Fischer-Lynch-Paterson impossibility

Failures

So far, so good—we have a distributed consensus algorithm that works in the absence of failure (the by-name algorithm). But failure is very tricky, and, perhaps shockingly, even a single stop failure makes the consensus problem impossible to solve. This is the famous Fischer-Lynch-Paterson (“FLP”) impossibility result (link).

Let’s discuss the proof. It’s interesting because the result is shocking, and because the proof highlights some of the weird kinds of operations and transformations that practical distributed systems designers must consider.

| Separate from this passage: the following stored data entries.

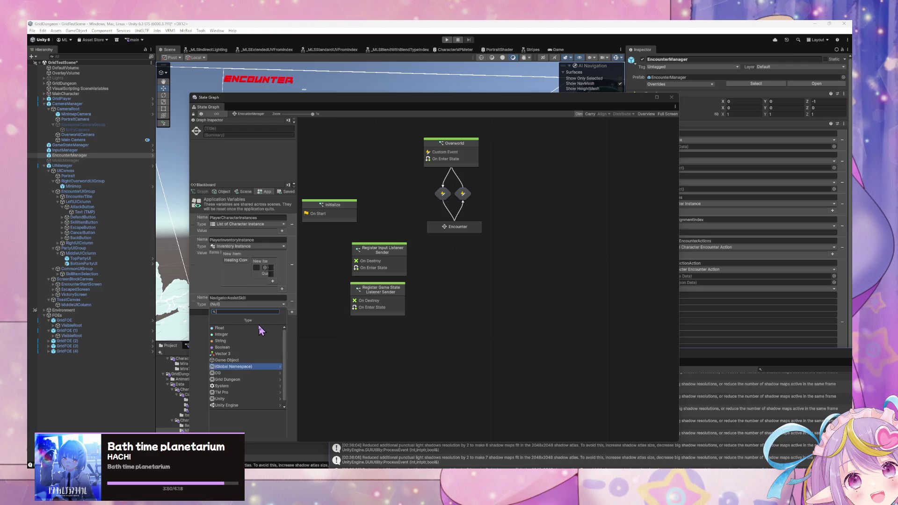
{"action": "key", "text": "Down"}
{"action": "key", "text": "Down"}
{"action": "key", "text": "Right"}
{"action": "key", "text": "Right"}
{"action": "key", "text": "Down"}
{"action": "key", "text": "Down"}
{"action": "key", "text": "Down"}
{"action": "key", "text": "Down"}
{"action": "key", "text": "Down"}
{"action": "key", "text": "Up"}
{"action": "key", "text": "Up"}
{"action": "key", "text": "Up"}
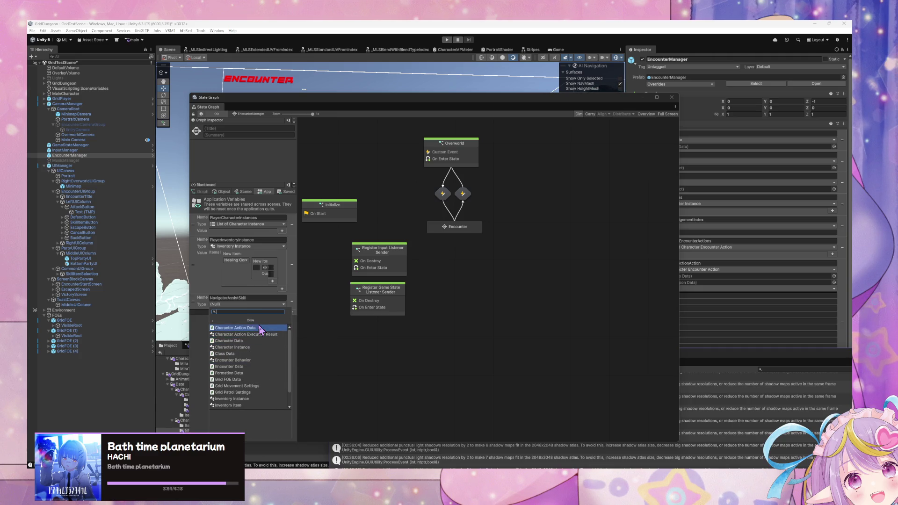
{"action": "key", "text": "Return"}
{"action": "left_click", "coordinate": [283, 311]}
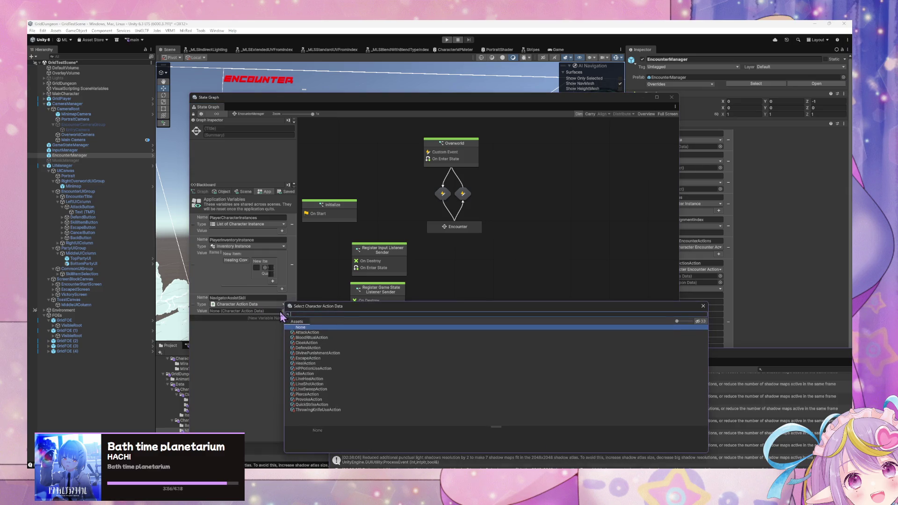
{"action": "left_click", "coordinate": [704, 308]}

(By stop failure, we mean a server simply stops sending messages, like it crashed.)

Solid and striped configurations

The impossibility proof starts with any consensus algorithm that works in the absence of failure. We know there is such an algorithm; we wrote one. And any algorithm that works works for at most one failure must also work when there are none!

We then show that, for any such algorithm, there exists a state where, if a specific server were to fail, the rest of the system could not reliably reach consensus—even all the other servers working together cannot tell which decision is allowed.

Consider $$\mathscr{T}$$, the set of all valid traces and trace prefixes of the failure-free algorithm. $$\mathscr{T}$$ includes all possible initial states. Divide $$\mathscr{T}$$ into three classes:

$$\RD{\mathscr{R}}$$, the solid red traces. Solid red traces can only be extended to red decisions: if $$T \in \RD{\mathscr{R}}$$ and $$T \cdot \sigma \in \mathscr{T}$$, then any message to Nancy in $$T \cdot \sigma$$ is red. Red traces have unambiguously decided for the red answer, although no server in a particular red trace may have realized that yet.
$$\BU{\mathscr{B}}$$, the solid blue traces. Solid blue traces can only be extended to blue decisions.
$$\PU{\mathscr{S}}$$, the striped traces. $$\PU{\mathscr{S}} = \mathscr{T} - \RD{\mathscr{R}} - \BU{\mathscr{B}}$$; it includes any trace that can be extended to either a red or a blue decision.

Do these trace classes all exist? We know $$\RD{\mathscr{R}}$$ is non-empty; any trace that initializes all servers to red must eventually decide red, and so must be in $$\RD{\mathscr{R}}$$. Furthermore, consensus requires that all servers decide the same color; so if $$T$$ contains any red message to Nancy, then any extension of $$T$$ is in $$\RD{\mathscr{R}}$$. Similarly, $$\BU{\mathscr{B}}$$ must be non-empty because the all-blue initialization must eventually decide blue. Does any interesting striped trace exist? Absolutely: the empty trace $$[\,]$$, which can be extended to either the all-red initialization or to the all-blue initialization.

The solid–striped boundary

Consider a trace $$T \in \mathscr{T}$$ where:

$$T$$ is striped.
Every extension $$T \cdot \textit{op}$$ is solid (either solid red or solid blue).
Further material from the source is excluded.